Ok so 1 amp for one second transports one coulomb, right?

So in other words, if I discharge a capacitor for one second at 1 amp and charge a second capacitor for one second at 2 amps from another power source, the final state outcome is that I put twice as much charge on the second capacitor as I discharged from the first capacitor, right?

If that is correct, then let me also ask something else: The voltage is irrelevant to the measured energy expenditure right? It doesn't matter if the first capacitor starts at 100 volts and discharges to 0 volts while the second capacitor starts at 0 and charges to 10 volts. All that matters for computing the energy movement is the actual charge/amps. Right?

Also, is there any kind of known condition where this doesn't hold true or something that easily trips people up?

If that is correct, then let me also ask something else: The voltage is irrelevant to the measured energy expenditure right?
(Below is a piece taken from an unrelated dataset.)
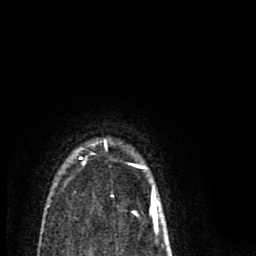
Breast MRI (dynamic contrast-enhanced), one axial slice; position 65 of 80 along the scan axis; cropped to one breast; dynamic contrast-enhanced series, time point 2 of 8 at this slice position (early post-contrast); 1.5 T; TE 2.7 ms, TR 6.6 ms; 2 mm slice thickness; 256 × 256 image matrix, field of view 150 × 150 mm. Female patient.
Annotated regions visible in this slice (semi-automatic segmentation, software-assisted and operator-edited):
- enhancing-tissue mask used for the functional tumour volume (all voxels passing the contrast-enhancement thresholds inside the analysis volume; usually the tumour): bounding box [x1, y1, x2, y2] px = [80, 140, 159, 216]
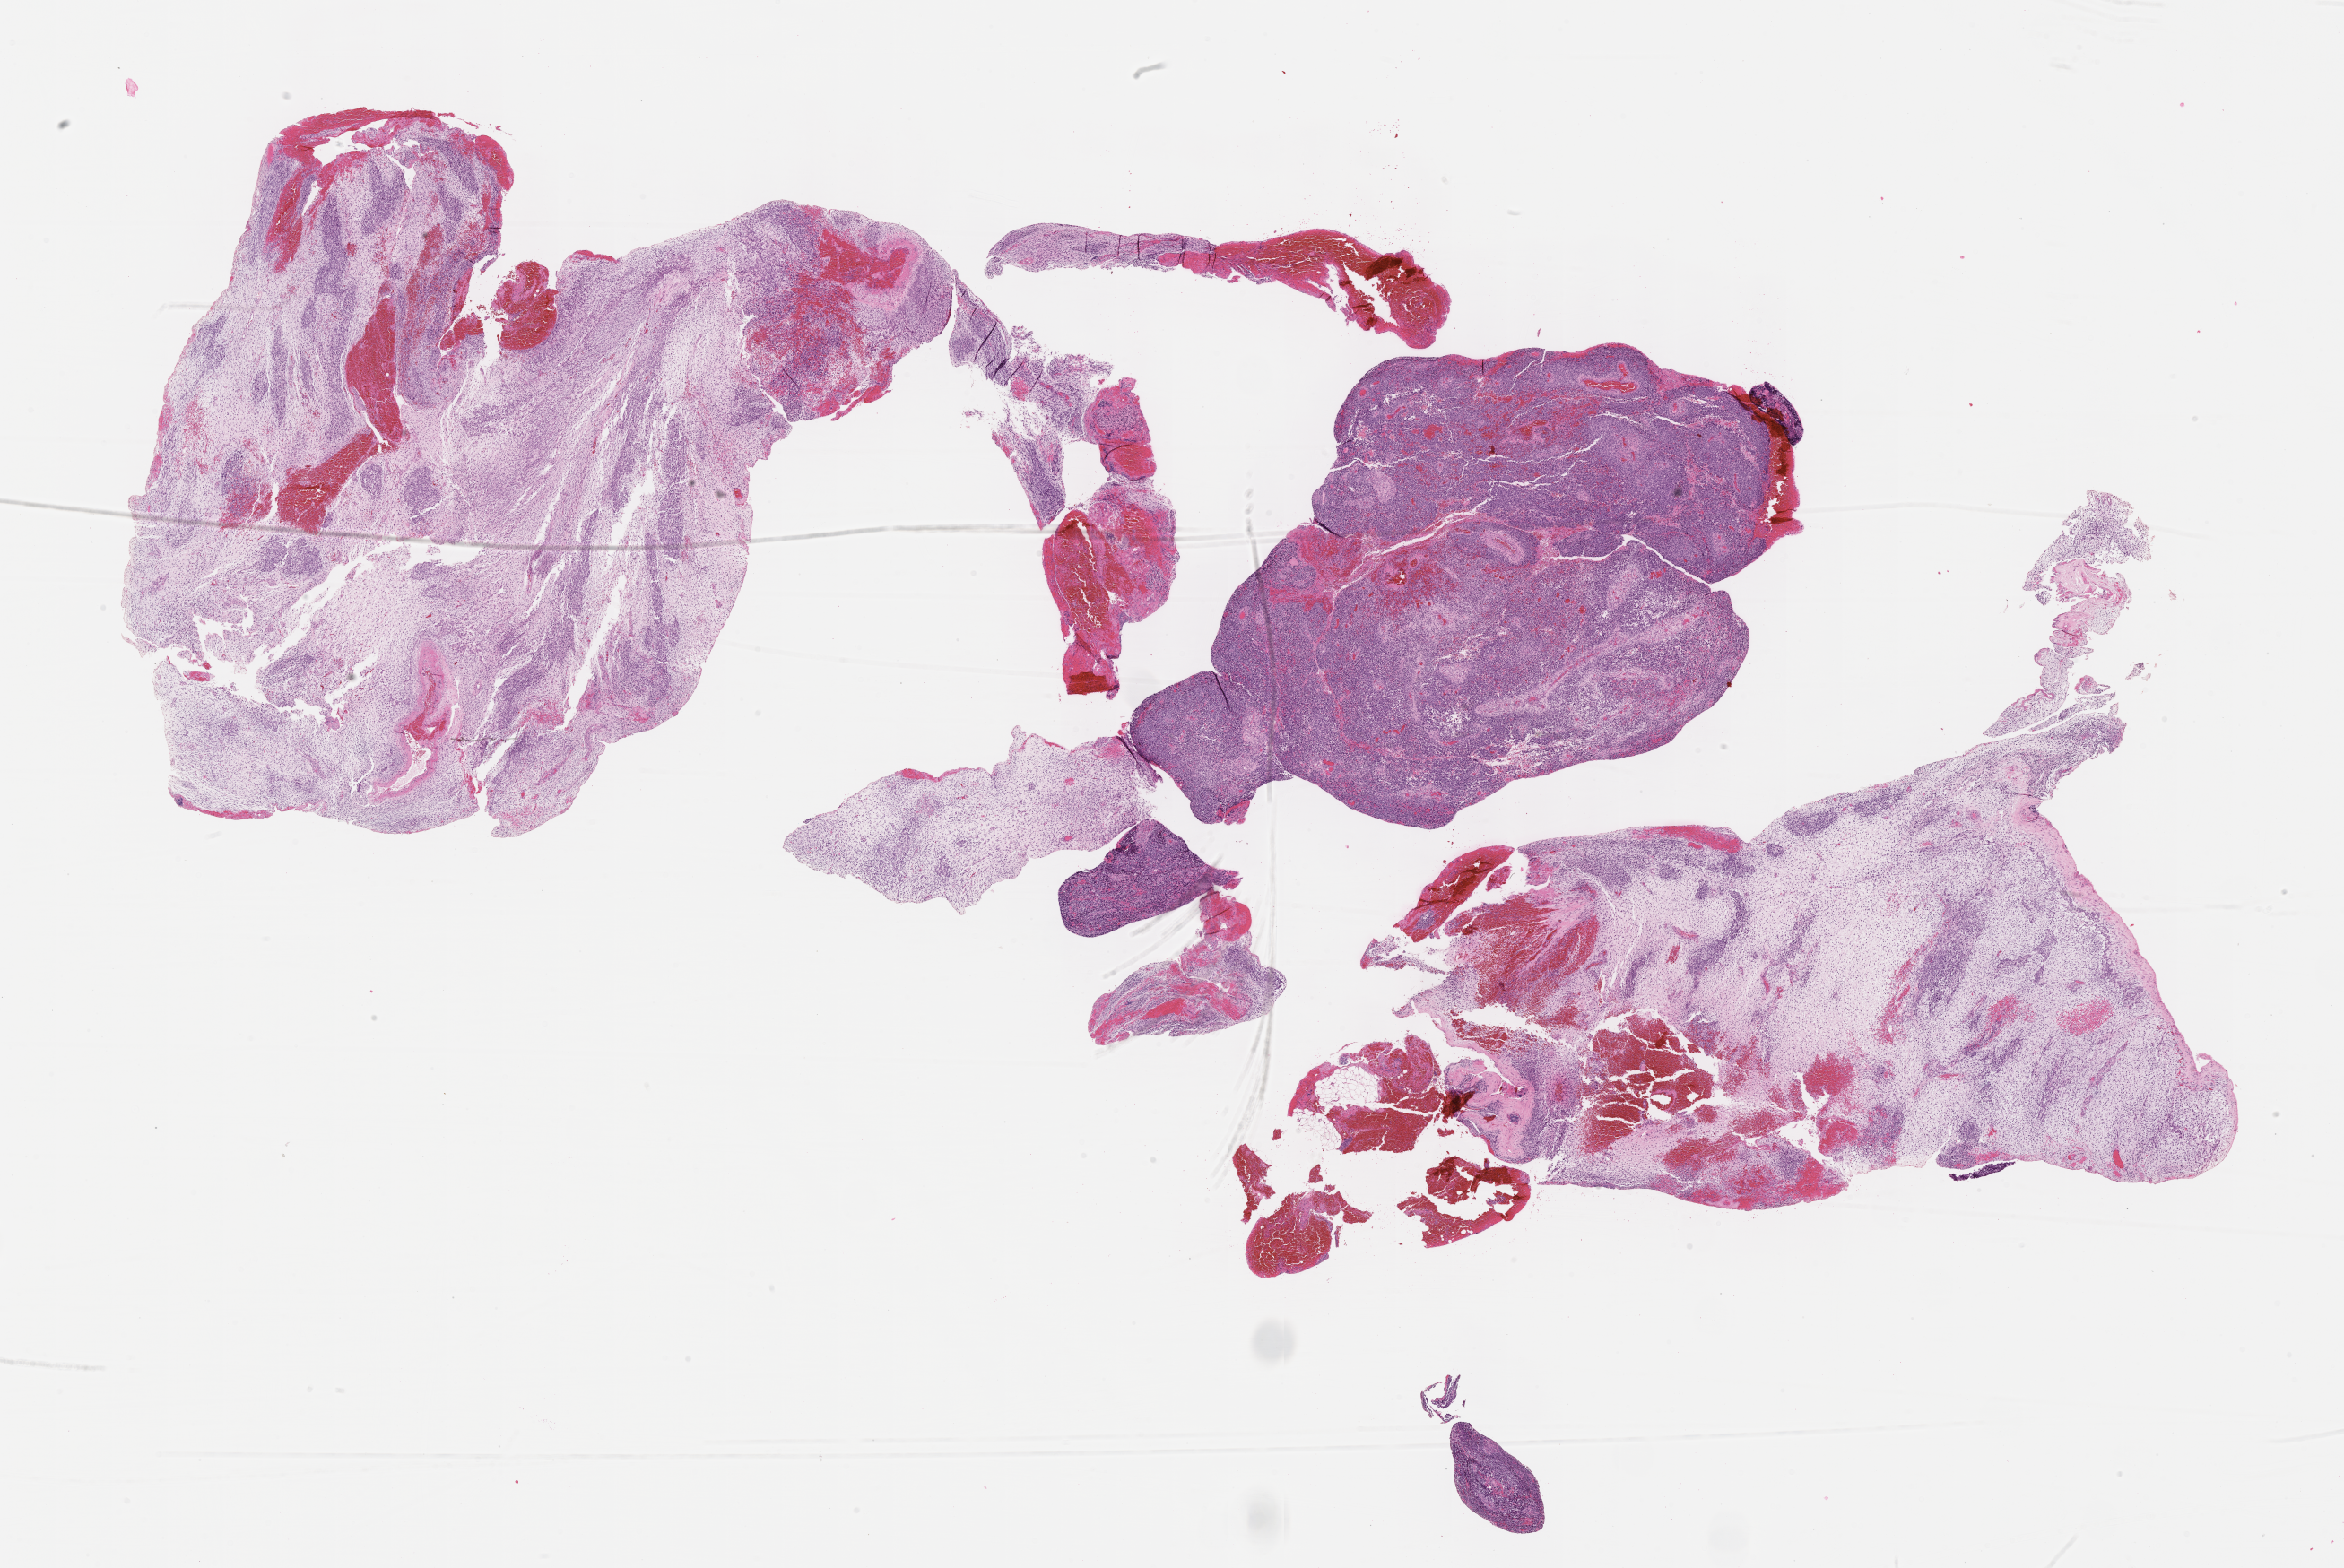
Digitized H&E-stained section of tumor tissue, shown as a low-resolution overview of the whole scanned area (about 21.1 x 14.1 mm), formalin-fixed paraffin-embedded section, sample anatomic site: abdomen. Female patient, age at diagnosis 3.6 years.
Metastatic status at presentation (as recorded): non-metastatic. Primary site (case record): bladder. Diagnosis: rhabdomyosarcoma; histological classification: embryonal rhabdomyosarcoma. Stage (as recorded): 3.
It doesn't matter if the first capacitor starts at 100 volts and discharges to 0 volts while the second capacitor starts at 0 and charges to 10 volts. All that matters for computing the energy movement is the actual charge/amps. Right?

This part is not right. The voltage is very relevant to the energy.

The energy stored in a capacitor is:

$$E = \frac{1}{2}CV^2$$

The voltage on a capacitor is determined by the charge and the capacitance:

$$V = \frac{Q}{C}$$

If you have a smaller capacitor, a given amount of charge will create a higher voltage, and it will take significantly more energy to put it there.